SOURCE MATERIAL Block Start

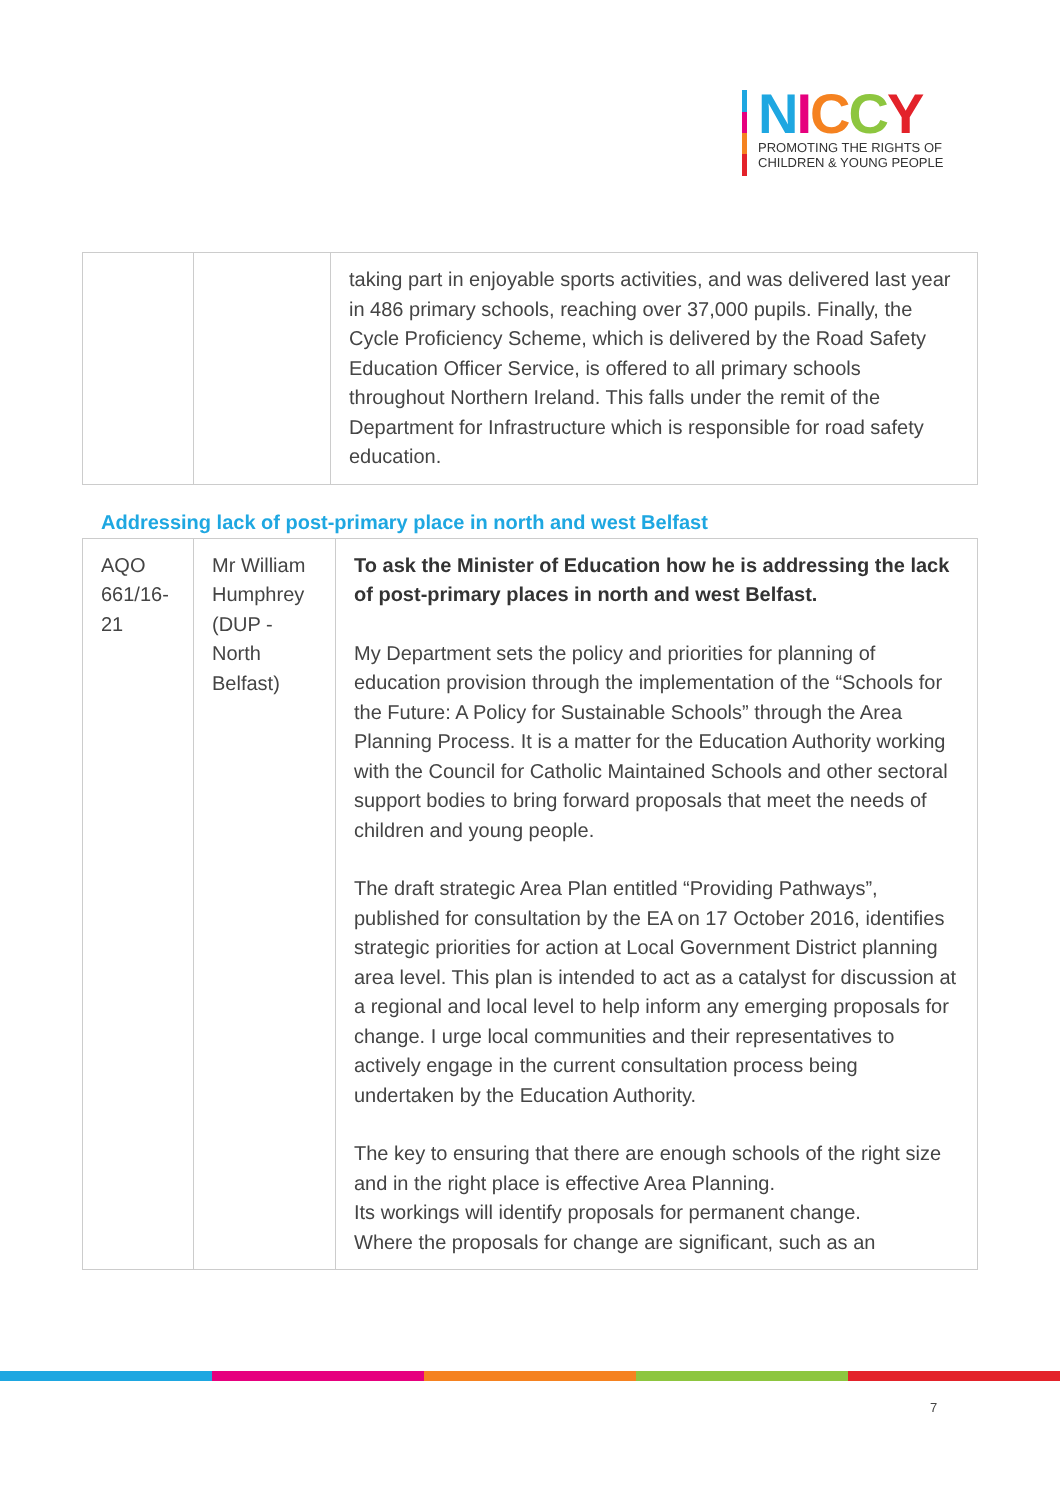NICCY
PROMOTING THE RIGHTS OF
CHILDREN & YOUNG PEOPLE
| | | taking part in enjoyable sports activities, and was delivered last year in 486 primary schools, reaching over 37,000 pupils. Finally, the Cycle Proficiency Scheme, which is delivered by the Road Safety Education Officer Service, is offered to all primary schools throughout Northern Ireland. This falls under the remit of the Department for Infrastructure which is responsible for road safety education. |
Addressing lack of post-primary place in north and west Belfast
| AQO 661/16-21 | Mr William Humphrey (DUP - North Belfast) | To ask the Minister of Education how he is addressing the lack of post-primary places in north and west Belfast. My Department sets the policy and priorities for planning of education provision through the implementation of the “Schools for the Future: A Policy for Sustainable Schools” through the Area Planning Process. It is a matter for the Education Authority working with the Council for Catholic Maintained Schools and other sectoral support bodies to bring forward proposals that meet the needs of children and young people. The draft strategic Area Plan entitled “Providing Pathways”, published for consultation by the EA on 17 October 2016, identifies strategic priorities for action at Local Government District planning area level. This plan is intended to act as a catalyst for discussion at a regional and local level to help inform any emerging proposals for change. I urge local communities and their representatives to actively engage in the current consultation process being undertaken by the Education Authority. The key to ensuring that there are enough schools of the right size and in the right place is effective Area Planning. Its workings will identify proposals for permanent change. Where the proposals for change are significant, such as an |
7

SOURCE MATERIAL Block End

DESCRIPTION OF THE TASK: Each line of the data that contains "schools" should be counted; please give only the number.

SOLUTION BELOW: 2